Polda Sumsel Periksa Putri Akidi Tio Terkait Keberadaan Dana Rp 2 Triliun
Akibat bilyet giro tak kunjung cair, Heriyanti, anak bungsu Akidi Tio, dipanggil ke Polda Sumsel untuk memberikan klarifikasi. Jika memang dana itu tidak ada, kasus ini bisa ditarik ke ranah pidana.
Oleh
RHAMA PURNA JATI
·3 menit baca
PALEMBANG, KOMPAS — Akibat bilyet giro tidak cair, Heriyanti, anak bungsu pengusaha Akidi Tio, dipanggil ke Polda Sumsel untuk memberikan klarifikasi tentang keberadaan uang yang dia janjikan. Kasus ini bisa masuk ke ranah pidana jika memang uang yang dijanjikan tersebut tidak ada.
Hal itu disampaikan Kepala Bidang Humas Polda Sumsel Komisaris Besar Supriadi kepada media, Senin (2/8/2021), di Palembang. Dia mengatakan, hingga saat ini, Heriyanti masih diperiksa untuk mengklarifikasi uang sebesar Rp 2 triliun yang ingin dia sumbangkan sepekan lalu. ”Kami masih menyelidiki apakah uang itu ada atau tidak,” ucapnya.
Lebih lanjut Supriadi menjelaskan, saat penyerahan bantuan secara simbolis, Heriyanti berjanji akan memberikan uang sebesar Rp 2 triliun melalui bilyet giro. ”Memang mekanisme bilyet giro baru akan cair ketika sudah jatuh tempo,” kata Supriadi.
Acara penyerahan simbolis tersebut diadakan sebagai bentuk keterbukaan karena dana ini nantinya akan digunakan untuk masyarakat. Itulah sebabnya, semua orang diundang untuk menyaksikan penyerahan hibah secara simbolis tersebut.
Tidak hanya Heriyanti, Polda Sumsel juga memanggil Hardi Darmawan, dokter keluarga, untuk dimintai keterangan. Kehadiran Hardi penting karena selain hadir dalam acara penyerahan dana secara simbolis, dia juga merupakan penghubung antara Heriyanti dan Kapolda Sumsel.
Untuk diketahui, lanjut Supriadi, sejak awal Kapolda Sumsel tidak mengenal Heriyanti. Dia hanya kenal dengan Akidi dan Ahong, anak sulung Akidi. Pemberian dana hibah sebanyak Rp 2 triliun itu berasal dari komunikasi antara Hardi dan pihak keluarga.

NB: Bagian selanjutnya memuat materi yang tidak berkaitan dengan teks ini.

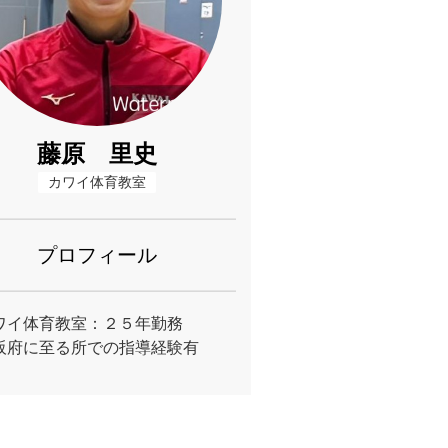
藤原 里史
カワイ体育教室
プロフィール
ワイ体育教室：２５年勤務
阪府に至る所での指導経験有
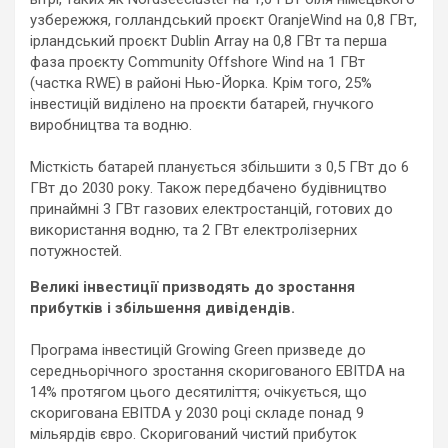
узбережжя, голландський проєкт OranjeWind на 0,8 ГВт,
ірландський проєкт Dublin Array на 0,8 ГВт та перша
фаза проєкту Community Offshore Wind на 1 ГВт
(частка RWE) в районі Нью-Йорка. Крім того, 25%
інвестицій виділено на проєкти батарей, гнучкого
виробництва та водню.
Місткість батарей планується збільшити з 0,5 ГВт до 6
ГВт до 2030 року. Також передбачено будівництво
принаймні 3 ГВт газових електростанцій, готових до
використання водню, та 2 ГВт електролізерних
потужностей.
Великі інвестиції призводять до зростання
прибутків і збільшення дивідендів.
Програма інвестицій Growing Green призведе до
середньорічного зростання скоригованого EBITDA на
14% протягом цього десятиліття; очікується, що
скоригована EBITDA у 2030 році складе понад 9
мільярдів євро. Скоригований чистий прибуток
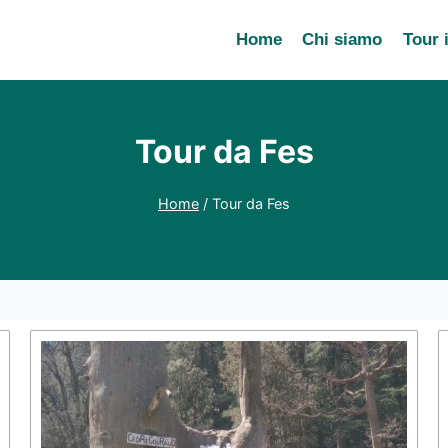
Home
Chi siamo
Tour 
Tour da Fes
Home
/
Tour da Fes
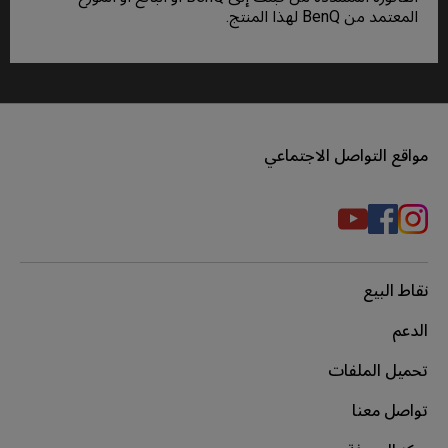
المعتمد من BenQ لهذا المنتج.
مواقع التواصل الاجتماعي
نقاط البيع
الدعم
تحميل الملفات
تواصل معنا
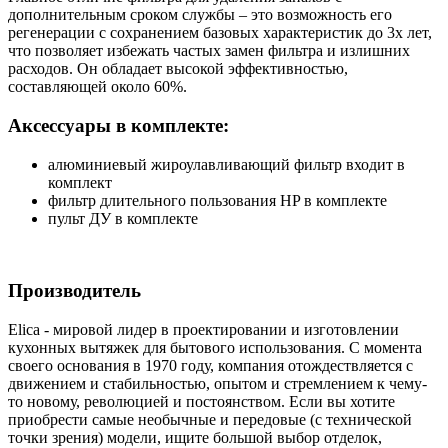
дополнительным сроком службы – это возможность его
регенерации с сохранением базовых характеристик до 3х лет,
что позволяет избежать частых замен фильтра и излишних
расходов. Он обладает высокой эффективностью,
составляющей около 60%.
Аксессуары в комплекте:
алюминиевый жироулавливающий фильтр входит в
комплект
фильтр длительного пользования HP в комплекте
пульт ДУ в комплекте
Производитель
Elica - мировой лидер в проектировании и изготовлении
кухонных вытяжек для бытового использования. С момента
своего основания в 1970 году, компания отождествляется с
движением и стабильностью, опытом и стремлением к чему-
то новому, революцией и постоянством. Если вы хотите
приобрести самые необычные и передовые (с технической
точки зрения) модели, ищите большой выбор отделок,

Sampai saat ini belum ada penetapan status Heriyanti. Dia diundang untuk memberi keterangan, bukan ditangkap. (Supriadi)
”Karena ini merupakan niat baik dari perorangan, tentu harus disambut baik,” ucap Supriadi. Sebab, selama ini bantuan dari beragam kalangan masyarakat juga selalu mengalir.
Supriadi juga mempertegas, sampai saat ini belum ada penetapan status Heriyanti. ”Dia diundang untuk memberi keterangan, bukan ditangkap,” ujarnya.

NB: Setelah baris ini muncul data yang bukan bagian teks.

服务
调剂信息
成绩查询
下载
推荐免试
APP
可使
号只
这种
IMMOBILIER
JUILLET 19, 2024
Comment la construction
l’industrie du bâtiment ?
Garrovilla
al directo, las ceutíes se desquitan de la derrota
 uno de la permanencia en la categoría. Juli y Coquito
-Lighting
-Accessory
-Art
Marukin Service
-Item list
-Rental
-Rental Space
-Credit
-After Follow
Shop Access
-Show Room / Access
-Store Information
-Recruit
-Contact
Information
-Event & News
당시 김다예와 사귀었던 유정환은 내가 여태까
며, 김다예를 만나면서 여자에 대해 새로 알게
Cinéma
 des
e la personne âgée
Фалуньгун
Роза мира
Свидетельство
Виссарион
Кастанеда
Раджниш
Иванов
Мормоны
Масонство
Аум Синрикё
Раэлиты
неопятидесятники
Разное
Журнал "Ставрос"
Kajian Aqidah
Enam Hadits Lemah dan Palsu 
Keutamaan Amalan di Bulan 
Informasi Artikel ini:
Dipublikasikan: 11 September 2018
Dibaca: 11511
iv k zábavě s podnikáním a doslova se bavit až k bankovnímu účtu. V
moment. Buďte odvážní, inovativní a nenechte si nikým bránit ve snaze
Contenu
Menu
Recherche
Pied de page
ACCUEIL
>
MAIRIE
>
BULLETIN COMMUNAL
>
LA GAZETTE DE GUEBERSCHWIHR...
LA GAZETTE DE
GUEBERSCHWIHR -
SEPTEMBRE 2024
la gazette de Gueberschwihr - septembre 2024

Apa yang disampaikan Supriadi berkebalikan dengan pernyataan Direktur Intelijen dan Keamanan Polda Sumsel Komisaris Besar Ratno Kuncoro dalam konferensi pers di Pemprov Sumsel bersama Gubernur Sumsel Herman Deru.
Ratno mengatakan telah menetapkan H sebagai tersangka atas kasus penghinaan terhadap negara. Dasar hukum yang digunakan adalah Pasal 15 Undang-Undang Nomor 1 Tahun 1946 tentang Peraturan Hukum Pidana dengan sanksi pidana hingga dua tahun penjara.
Bahkan, dalam kesempatan itu, Herman Deru meminta kasus ini diusut tuntas karena menghadirkan polemik dan keresahan dalam masyarakat, apalagi saat ini warga sedang berada dalam situasi pandemi. Sebenarnya, dia sudah mencurigai adanya kejanggalan dari awal. Itulah alasan dia lebih memilih menerima bantuan dalam bentuk materi, bukan uang.
Kepala Kantor Bank Indonesia Wilayah Sumatera Selatan Hari Widodo mengatakan, penggunaan bilyet giro bisa dilakukan sebagai alat untuk melakukan transfer dana dalam jumlah tertentu dengan jangka waktu tertentu. ”Jika memang ada dananya, tentu bisa dicairkan,” ucapnya. Menurut dia, bilyet giro hanya alat (tools).
Terkait dana Rp 2 triliun, dia enggan berbicara banyak karena itu masih dalam ranah pemeriksaan kepolisian. ”Mari kita tunggu saja hasil pemeriksaan,” ucapnya. Sebab, memang sejak awal Bank Indonesia tidak mengikuti peristiwa ini.